At all relevant times, Defendants touted purported enhancements to Lucid's manufacturing and delivery capabilities and overall operations. In particular, beginning in late-February 2026, Defendants represented that, in fiscal year ("FY") 2025, they had implemented sustainable improvements in these areas, including with respect to the production and ramp-up of deliveries of the Lucid Gravity. Defendants likewise asserted that these improvements would lead to profitable growth and performance efficiencies in FY 2026.Unbeknownst to investors, however, Lucid's performance was materially hampered by significant supplier and delivery issues in February 2026, putting the Company on track for dismal, rather than improved, performance in its first quarter ("Q1") of 2026.
The complaint alleges that, throughout the Class Period, Defendants made materially false and misleading statements regarding the Company's business, operations, and prospects. Specifically, Defendants made false and/or misleading statements and/or failed to disclose that: (i) a supplier quality issue had significantly disrupted deliveries of the Lucid Gravity; (ii) the foregoing was likely to, and did, have a material negative impact on the Company's business and financial results; (iii) accordingly, the Defendants had overstated the purported enhancements to Lucid's manufacturing and delivery capabilities and overall operations; and (iv) as a result, Defendants' public statements were materially false and misleading at all relevant times.
The truth began to emerge on April 3, 2026, when Lucid issued a press release "announcing its Q1 2026 production and delivery totals[.]" Lucid revealed that it had "produced 5,500 vehicles" during Q1 2026, while only "delivering 3,093 vehicles." The press release further disclosed that, "during the quarter, deliveries of the Lucid Gravity were disrupted for 29 days due to a supplier quality issue with the second-row seats" and, "[a]s a result of this, the company's ability to meet customer demand was impacted."
The same day, Reuters published an article entitled "Lucid misses first-quarter vehicle delivery estimates on supplier disruptions". The article provided additional color and comments from Defendant Marc Winterhoff ("Winterhoff"), the Company's Interim Chief Executive Officer, regarding Lucid's disappointing Q1 2026 delivery results-most notably that deliveries were particularly impacted over a month earlier in February 2026, when Lucid paused to reverse an unauthorized supplier change and inspect vehicles already produced.
The next trading day, April 6, 2026, 24/7 Wall St. published an article entitled "Lucid Faces Biggest Disaster Ever", which described the number of vehicles that Lucid delivered in Q1 2026 as "remarkably small", stating that Lucid "cannot sell fewer than 4,000 vehicles and even pretend this is sustainable."
Following the foregoing news and disclosures, Lucid's stock price fell $1.13 per share, or 11.35%, over the following two trading sessions, to close at $8.83 per share on April 7, 2026.

Exercise instructions. Transcribe the part of the Lucid complaint excerpt between "The next trading" and "April 7, 2026.", inclusive. The listing that comes next is separate material and is unrelated to the complaint excerpt about Lucid.

Data extract.

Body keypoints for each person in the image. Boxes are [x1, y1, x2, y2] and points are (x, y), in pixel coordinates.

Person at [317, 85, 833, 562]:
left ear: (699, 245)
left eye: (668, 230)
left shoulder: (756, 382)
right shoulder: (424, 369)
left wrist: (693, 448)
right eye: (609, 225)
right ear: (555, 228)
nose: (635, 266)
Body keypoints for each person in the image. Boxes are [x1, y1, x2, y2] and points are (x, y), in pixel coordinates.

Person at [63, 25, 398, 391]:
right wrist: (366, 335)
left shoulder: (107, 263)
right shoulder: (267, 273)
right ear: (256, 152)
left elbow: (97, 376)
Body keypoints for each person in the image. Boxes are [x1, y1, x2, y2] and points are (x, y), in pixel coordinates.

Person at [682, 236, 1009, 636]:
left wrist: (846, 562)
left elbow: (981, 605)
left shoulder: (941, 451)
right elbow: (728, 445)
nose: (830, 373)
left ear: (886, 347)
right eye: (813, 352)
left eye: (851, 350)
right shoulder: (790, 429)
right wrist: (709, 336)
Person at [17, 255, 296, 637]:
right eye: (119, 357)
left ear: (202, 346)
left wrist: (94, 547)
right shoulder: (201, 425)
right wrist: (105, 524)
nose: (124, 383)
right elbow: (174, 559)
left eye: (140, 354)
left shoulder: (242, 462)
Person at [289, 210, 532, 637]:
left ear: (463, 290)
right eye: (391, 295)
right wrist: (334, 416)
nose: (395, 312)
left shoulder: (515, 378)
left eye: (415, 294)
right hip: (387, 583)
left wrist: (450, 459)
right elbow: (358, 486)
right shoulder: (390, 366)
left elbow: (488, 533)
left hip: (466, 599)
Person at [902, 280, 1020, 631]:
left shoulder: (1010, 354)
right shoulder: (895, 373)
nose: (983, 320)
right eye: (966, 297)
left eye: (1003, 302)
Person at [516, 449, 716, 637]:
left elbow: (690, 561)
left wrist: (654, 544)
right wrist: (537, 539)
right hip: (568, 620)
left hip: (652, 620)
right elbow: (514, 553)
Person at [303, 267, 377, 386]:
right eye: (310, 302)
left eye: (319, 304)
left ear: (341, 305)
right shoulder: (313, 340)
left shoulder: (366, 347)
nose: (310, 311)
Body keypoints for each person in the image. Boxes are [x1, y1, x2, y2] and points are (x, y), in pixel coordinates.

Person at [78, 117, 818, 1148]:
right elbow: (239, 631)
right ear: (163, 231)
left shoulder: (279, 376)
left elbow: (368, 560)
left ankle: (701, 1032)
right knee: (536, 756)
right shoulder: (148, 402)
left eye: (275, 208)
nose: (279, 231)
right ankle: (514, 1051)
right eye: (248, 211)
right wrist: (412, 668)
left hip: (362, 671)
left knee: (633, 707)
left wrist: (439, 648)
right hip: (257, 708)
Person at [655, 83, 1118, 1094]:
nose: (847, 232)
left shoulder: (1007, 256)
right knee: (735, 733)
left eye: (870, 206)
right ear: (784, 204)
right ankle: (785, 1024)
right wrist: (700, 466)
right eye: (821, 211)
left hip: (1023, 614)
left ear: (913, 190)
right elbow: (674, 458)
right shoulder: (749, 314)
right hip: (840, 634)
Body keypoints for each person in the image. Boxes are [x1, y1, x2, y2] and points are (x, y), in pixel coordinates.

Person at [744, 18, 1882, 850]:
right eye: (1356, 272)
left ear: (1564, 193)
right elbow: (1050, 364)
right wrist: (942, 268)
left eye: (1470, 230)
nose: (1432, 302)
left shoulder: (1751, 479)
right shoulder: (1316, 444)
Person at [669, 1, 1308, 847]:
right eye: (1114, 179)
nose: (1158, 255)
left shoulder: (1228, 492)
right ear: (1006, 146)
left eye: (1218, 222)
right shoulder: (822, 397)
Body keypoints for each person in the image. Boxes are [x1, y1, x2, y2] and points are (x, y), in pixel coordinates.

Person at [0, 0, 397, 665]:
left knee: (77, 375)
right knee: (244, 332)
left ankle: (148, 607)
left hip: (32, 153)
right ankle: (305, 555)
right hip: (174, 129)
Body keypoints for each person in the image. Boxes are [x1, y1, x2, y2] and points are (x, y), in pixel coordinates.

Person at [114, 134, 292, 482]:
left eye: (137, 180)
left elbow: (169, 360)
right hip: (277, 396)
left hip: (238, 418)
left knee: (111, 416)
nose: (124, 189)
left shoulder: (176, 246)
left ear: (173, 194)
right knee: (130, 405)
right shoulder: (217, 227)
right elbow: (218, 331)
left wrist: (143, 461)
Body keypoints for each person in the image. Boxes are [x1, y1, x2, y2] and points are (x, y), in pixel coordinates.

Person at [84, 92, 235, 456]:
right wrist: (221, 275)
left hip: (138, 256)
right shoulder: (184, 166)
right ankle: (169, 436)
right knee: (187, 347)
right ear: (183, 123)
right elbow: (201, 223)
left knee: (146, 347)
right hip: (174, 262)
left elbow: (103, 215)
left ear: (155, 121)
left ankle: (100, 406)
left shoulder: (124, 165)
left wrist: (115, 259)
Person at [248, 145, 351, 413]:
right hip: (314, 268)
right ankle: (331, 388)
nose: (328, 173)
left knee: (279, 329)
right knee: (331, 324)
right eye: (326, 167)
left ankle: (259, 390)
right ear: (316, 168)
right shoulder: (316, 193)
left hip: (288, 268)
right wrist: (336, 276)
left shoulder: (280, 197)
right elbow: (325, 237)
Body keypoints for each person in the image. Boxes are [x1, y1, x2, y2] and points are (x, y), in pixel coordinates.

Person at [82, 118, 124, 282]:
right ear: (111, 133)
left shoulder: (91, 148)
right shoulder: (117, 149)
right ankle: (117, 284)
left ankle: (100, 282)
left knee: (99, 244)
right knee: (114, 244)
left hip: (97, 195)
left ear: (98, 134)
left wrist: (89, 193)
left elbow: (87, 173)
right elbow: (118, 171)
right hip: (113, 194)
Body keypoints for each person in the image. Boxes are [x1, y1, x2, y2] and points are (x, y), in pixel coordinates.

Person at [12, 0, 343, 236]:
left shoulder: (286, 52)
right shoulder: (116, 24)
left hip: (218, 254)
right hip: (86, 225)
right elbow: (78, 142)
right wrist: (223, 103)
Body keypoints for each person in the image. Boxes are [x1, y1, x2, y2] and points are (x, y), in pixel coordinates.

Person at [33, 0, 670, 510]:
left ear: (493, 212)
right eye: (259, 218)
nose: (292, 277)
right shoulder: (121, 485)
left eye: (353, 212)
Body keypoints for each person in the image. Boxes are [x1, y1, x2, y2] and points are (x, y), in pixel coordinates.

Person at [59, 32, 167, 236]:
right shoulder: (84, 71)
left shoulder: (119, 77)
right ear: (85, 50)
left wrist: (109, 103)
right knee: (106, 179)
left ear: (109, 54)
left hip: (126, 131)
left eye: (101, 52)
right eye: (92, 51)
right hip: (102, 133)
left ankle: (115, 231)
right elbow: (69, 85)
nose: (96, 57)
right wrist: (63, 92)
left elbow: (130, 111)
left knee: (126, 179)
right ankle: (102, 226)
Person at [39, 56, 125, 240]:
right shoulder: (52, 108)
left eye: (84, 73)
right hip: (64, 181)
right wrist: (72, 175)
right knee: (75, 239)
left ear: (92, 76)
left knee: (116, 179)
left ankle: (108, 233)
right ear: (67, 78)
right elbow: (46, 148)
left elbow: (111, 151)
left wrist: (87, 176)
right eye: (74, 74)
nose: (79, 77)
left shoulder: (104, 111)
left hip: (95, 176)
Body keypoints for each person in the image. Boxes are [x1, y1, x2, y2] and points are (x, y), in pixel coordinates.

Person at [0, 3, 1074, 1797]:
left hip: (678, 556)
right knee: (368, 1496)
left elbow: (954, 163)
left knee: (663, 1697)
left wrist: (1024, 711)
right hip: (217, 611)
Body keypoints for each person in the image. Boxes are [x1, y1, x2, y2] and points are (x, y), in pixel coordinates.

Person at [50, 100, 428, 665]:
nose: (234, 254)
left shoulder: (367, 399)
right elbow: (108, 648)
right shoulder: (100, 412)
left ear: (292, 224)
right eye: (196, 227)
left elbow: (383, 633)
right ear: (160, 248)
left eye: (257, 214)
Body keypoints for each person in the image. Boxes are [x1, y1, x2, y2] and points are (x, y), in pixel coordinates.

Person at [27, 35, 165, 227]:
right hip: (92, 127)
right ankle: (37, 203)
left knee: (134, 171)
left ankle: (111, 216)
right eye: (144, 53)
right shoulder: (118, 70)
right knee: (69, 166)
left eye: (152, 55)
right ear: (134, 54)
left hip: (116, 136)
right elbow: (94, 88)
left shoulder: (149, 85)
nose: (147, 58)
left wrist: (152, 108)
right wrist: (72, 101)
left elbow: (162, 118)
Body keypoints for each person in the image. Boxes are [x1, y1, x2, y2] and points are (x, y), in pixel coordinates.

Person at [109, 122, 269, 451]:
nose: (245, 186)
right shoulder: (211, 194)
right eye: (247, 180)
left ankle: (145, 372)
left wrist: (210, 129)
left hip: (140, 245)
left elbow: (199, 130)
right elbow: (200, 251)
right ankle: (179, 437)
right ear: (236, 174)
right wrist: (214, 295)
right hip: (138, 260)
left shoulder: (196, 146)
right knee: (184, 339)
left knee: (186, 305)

Problem solution.
The next trading day, April 6, 2026, 24/7 Wall St. published an article entitled "Lucid Faces Biggest Disaster Ever", which described the number of vehicles that Lucid delivered in Q1 2026 as "remarkably small", stating that Lucid "cannot sell fewer than 4,000 vehicles and even pretend this is sustainable."
Following the foregoing news and disclosures, Lucid's stock price fell $1.13 per share, or 11.35%, over the following two trading sessions, to close at $8.83 per share on April 7, 2026.